Unless you have been living under a rock, you will have heard of the implications for business of keeping untidy timesheets and payroll records — with increased calls for legal action against directors and employers who don’t comply.
New legislation recently introduced to the Parliament will allow stronger penalties, greater fines, and even jail time for employers found to have deliberately underpaid their workers, but this will come on top of already strong rules in many states designed to crack down on poor payment practices.
The Fair Work Commission reported at least seven cases of companies being fined in the first six months of the year in which payslips, timekeeping, and recordkeeping were found to be flawed, while Victoria’s Wage Theft Taskforce has taken action against multiple employers.
It’s a chilling thought for businesses that have traditionally relied on paper records.

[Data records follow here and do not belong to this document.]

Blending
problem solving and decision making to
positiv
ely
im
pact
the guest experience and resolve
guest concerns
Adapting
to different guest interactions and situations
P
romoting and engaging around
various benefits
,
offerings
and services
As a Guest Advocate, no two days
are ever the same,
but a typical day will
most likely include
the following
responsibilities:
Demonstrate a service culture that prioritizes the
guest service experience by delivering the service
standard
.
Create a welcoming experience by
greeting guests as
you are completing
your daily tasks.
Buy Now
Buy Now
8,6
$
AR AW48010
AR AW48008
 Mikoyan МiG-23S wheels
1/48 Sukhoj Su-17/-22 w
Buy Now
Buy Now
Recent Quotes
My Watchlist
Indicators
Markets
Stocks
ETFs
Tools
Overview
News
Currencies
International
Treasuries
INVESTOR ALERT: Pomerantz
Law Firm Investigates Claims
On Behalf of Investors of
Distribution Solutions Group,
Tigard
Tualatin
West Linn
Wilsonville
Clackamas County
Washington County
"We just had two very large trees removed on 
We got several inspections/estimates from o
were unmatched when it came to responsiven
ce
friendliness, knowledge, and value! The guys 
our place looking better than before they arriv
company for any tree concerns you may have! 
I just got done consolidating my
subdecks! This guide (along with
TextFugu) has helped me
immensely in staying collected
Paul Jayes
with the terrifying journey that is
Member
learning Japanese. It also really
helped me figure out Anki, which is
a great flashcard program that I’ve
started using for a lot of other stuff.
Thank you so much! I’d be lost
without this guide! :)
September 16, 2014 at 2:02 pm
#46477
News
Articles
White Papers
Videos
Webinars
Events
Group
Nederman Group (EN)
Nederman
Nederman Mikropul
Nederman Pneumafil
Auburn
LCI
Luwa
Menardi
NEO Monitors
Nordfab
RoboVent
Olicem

Even with the best intentions — and the vast majority of businesses do their best to keep good records, navigate the complex awards, and ensure they are matching employees with their entitlements — systems can break down.
And when you are working with historic paper records, employers can be sorting through timesheets that are hard to read, poorly filled out, lack critical detail, or completed in barely legible scrawl.

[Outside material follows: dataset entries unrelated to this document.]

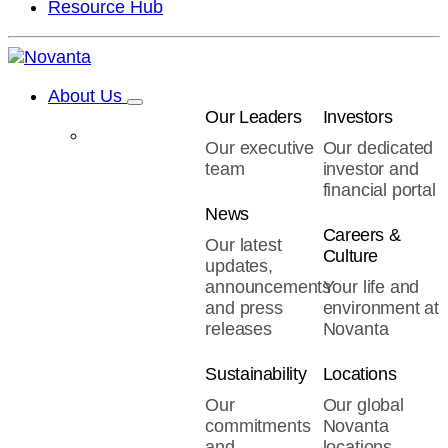
Resource Hub
About Us
Our Leaders
Investors
Our executive
Our dedicated
team
investor and
financial portal
News
Careers &
Our latest
Culture
updates,
announcements
Your life and
and press
environment at
releases
Novanta
Sustainability
Locations
Our
Our global
commitments
Novanta
and
locations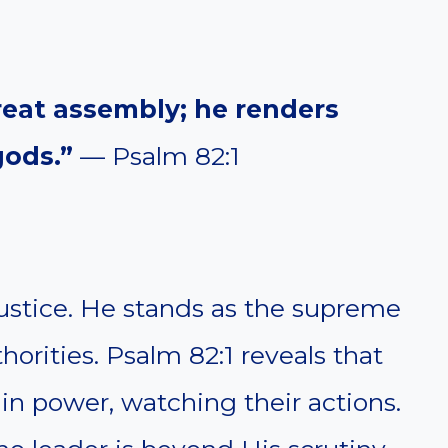
reat assembly; he renders
ods.”
— Psalm 82:1
njustice. He stands as the supreme
horities. Psalm 82:1 reveals that
in power, watching their actions.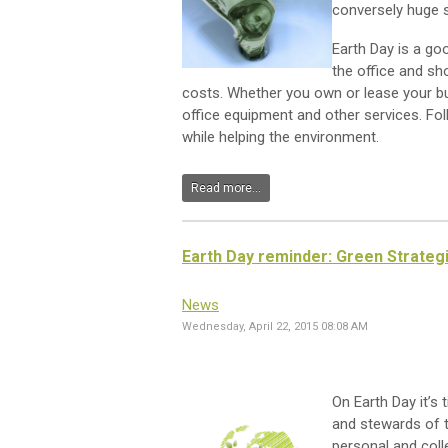
conversely huge s
Earth Day is a go
the office and sh
costs. Whether you own or lease your buil
office equipment and other services. Fo
while helping the environment.
Read more...
Earth Day reminder: Green Strateg
News
Wednesday, April 22, 2015 08:08 AM
On Earth Day it’s 
and stewards of t
personal and coll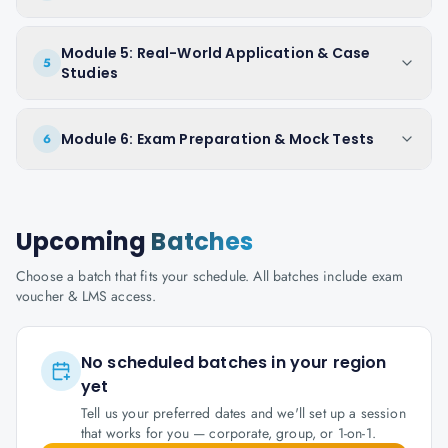
Module 5: Real-World Application & Case
5
Studies
Module 6: Exam Preparation & Mock Tests
6
Upcoming
Batches
Choose a batch that fits your schedule. All batches include exam
voucher & LMS access.
No scheduled batches in your region
yet
Tell us your preferred dates and we'll set up a session
that works for you — corporate, group, or 1-on-1.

But since employers must keep time and wages records for seven years, and those have to be readily accessible for any Fair Work Inspector and “legible”, there’s new interest in using machine learning to review, digitise and collate past employee records.

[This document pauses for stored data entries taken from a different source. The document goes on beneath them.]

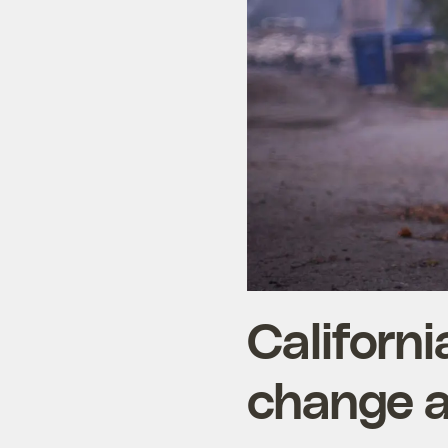
Californi
change as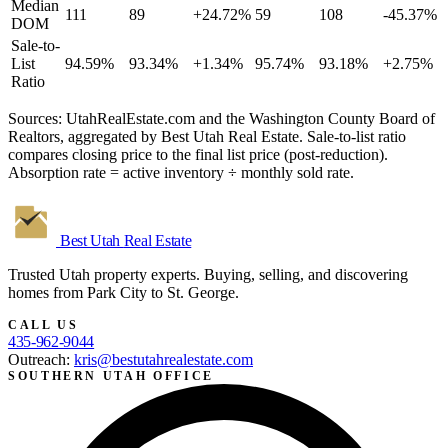
Median
111
89
+24.72%
59
108
-45.37%
DOM
Sale-to-
List
94.59%
93.34%
+1.34%
95.74%
93.18%
+2.75%
Ratio
Sources: UtahRealEstate.com and the Washington County Board of
Realtors, aggregated by Best Utah Real Estate. Sale-to-list ratio
compares closing price to the final list price (post-reduction).
Absorption rate = active inventory ÷ monthly sold rate.
Best Utah
Real Estate
Trusted Utah property experts. Buying, selling, and discovering
homes from Park City to St. George.
CALL US
435-962-9044
Outreach:
kris@bestutahrealestate.com
SOUTHERN UTAH OFFICE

The good news is that computer vision and machine learning are improving all the time, making the process of reviewing, reading, recording, and flagging missing information easier.
The bad news? The records were kept by humans.
To understand the challenge a lot of businesses face when digitising reports, think about how you draw the number 7.
Does it look a little like a 1? Do you use a line slashed through the diagonal stroke on the 7 or hook your 1 at the top?
Or does your handwritten number 4 look like a 9? Your hurried 6 look a little like an 8?
A critical challenge for the digitising process is to review all the ways a human might scrawl the time they started or the number of hours they worked, as they race into the café or dash off their times after a long shift.
The technology to read loops and lines, and identify what is a digit and what is a random squiggle, is vastly improved, and we worked with Amazon Web Services on this process, leveraging their world-class computer vision technology to identify, classify, train and validate timesheet reading.
The second challenge, though, is the format in which that data has been kept. On one recent project, we reviewed over 50,000 handwritten timesheets that had been kept on more than 20 templates over several years.
Here, you are requiring the machine learning process to extract information from a particular column on one version of the timesheet document, only to have that same information in a different column on another style of page.
Again, there’s a process that you can undertake to help train the algorithm on multiple versions of documents, but this requires human feedback to keep the process moving.
A final challenge is the way those records have been kept.
Ideally, they would have been scanned with computer vision in mind, nice and straight, with the information clearly shown.
Of course, the people scanning get tired as well, and you can often find shadows, blurriness or folded pages that make the input less than ideal.
If they have been entered online at some point, it will have been a manual process, so errors can be replicated and compounded, dodgy maths applied or vital information missed so the paper record cannot easily be matched.
None of this should be a barrier for businesses looking to review and reconcile old records — in fact, it makes it more important that they do so.
But when you plan for the future, think about how any paper entries you keep today will cause you headaches down the line, when you need to deliver the next tranche of digital proof to regulators.